Teck Cominco acquired a 100% interest in the Hemlo West property that is subject to a net profits royalty to Stenlund Resources. The Company has assumed all continuing obligations of the underlying agreement between Teck Cominco and Stenlund Resources.
Due to the Company undertaking an excess of committed 2002 expenditures on other Teck Cominco properties, Teck Cominco advised the Company that they reduced the 2002 expenditure commitment of $300,000 on the Hemlo West property to $276,195. As of February 2004, the Company relinquished all right and title to earn an interest in the Hemlo West Property. All costs relating to the property were written off in December 2003.

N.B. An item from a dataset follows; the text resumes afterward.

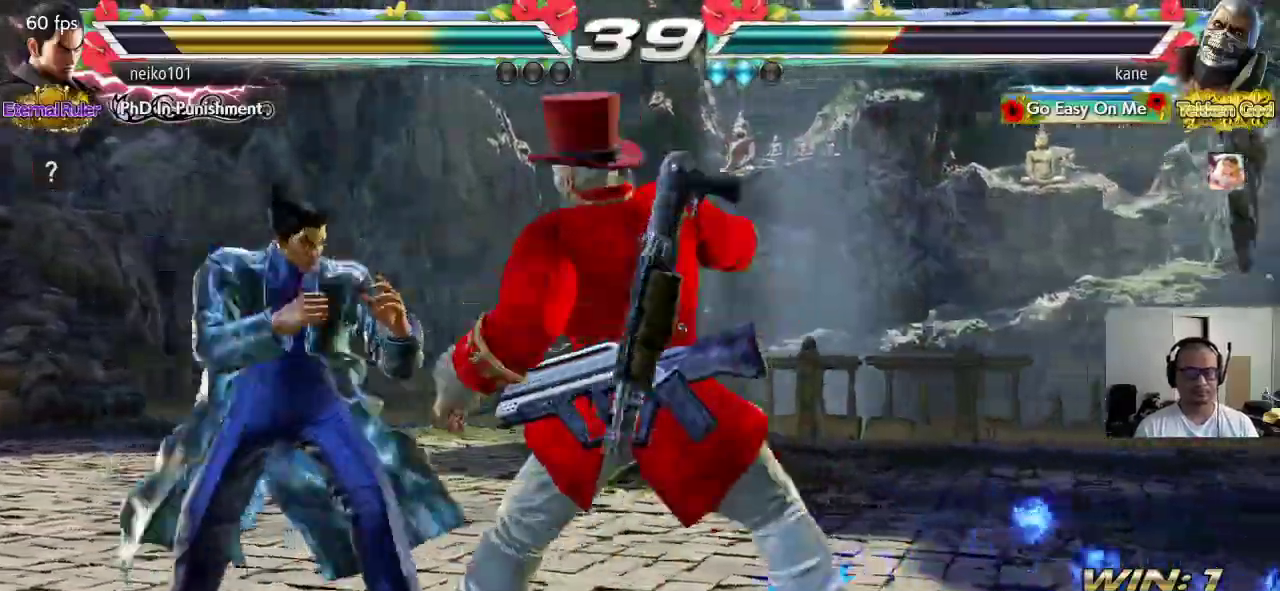
{"buttons": [], "left_stick": "center", "events": [[33, "TRIANGLE", "down"], [67, "left_stick", "center"], [83, "CROSS", "up"], [167, "TRIANGLE", "up"]]}
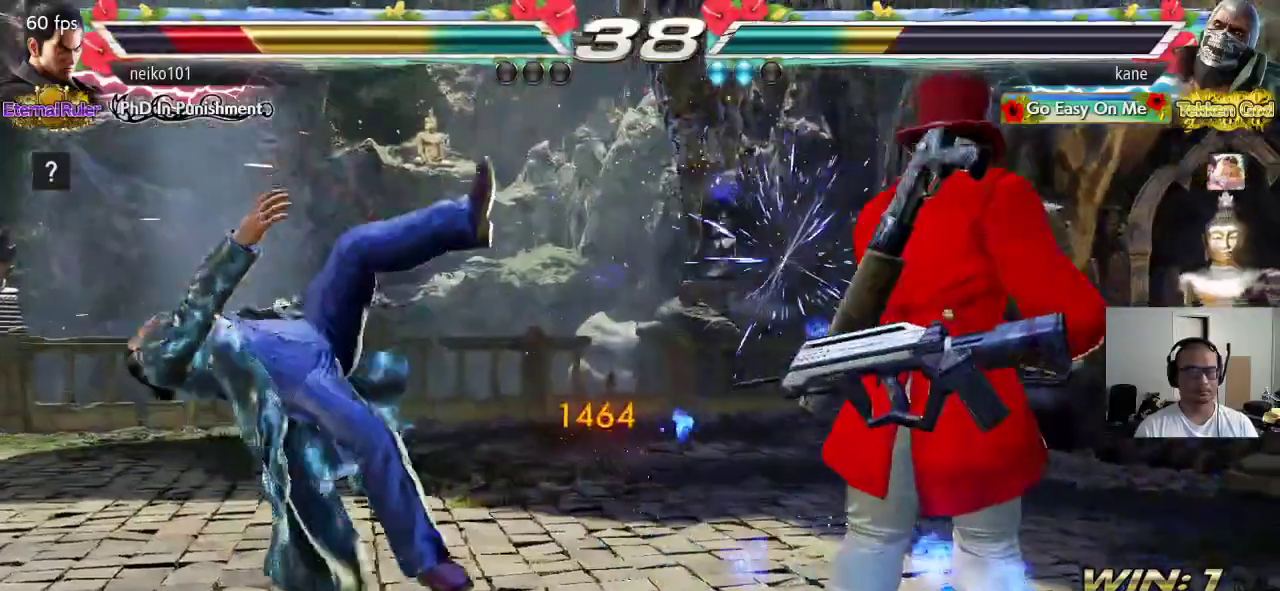
{"buttons": ["TRIANGLE"], "left_stick": "center", "events": [[50, "left_stick", "left"], [117, "left_stick", "center"], [200, "left_stick", "left"], [267, "left_stick", "center"], [317, "CIRCLE", "down"], [317, "left_stick", "down"], [367, "CIRCLE", "up"], [400, "CROSS", "down"], [400, "left_stick", "center"], [467, "TRIANGLE", "down"], [483, "CROSS", "up"]]}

Location, Access, Infrastructure, Physiography
The Hemlo West property is centred at latitude 48040’N and longitude 86015’E on NTS map sheet 42D/09. It is located 10 km southeast of Marathon, Ontario and approximately 25 km west of Hemlo mines. The claims are in Lots 11, 12, 13 and 14 and Mining Locations 7, 8 and 9 of Concession VI and Mining Locations 1c, 2, 2c, 3, 3c, D5 and 12 of Concession V of Pic Township in the Thunder Bay Mining Division.
Access to the property is via Highway 17 and then south along Highway 627. The town site of Heron Bay is located in the central part of the property. Access to the areas of 2002 drilling include a gravel pit access road immediately north of the town of Heron Bay and a private road just south of the railway which crosses the property. The easternmost part of the property is accessible from the east via a power dam access road south from Highway 17.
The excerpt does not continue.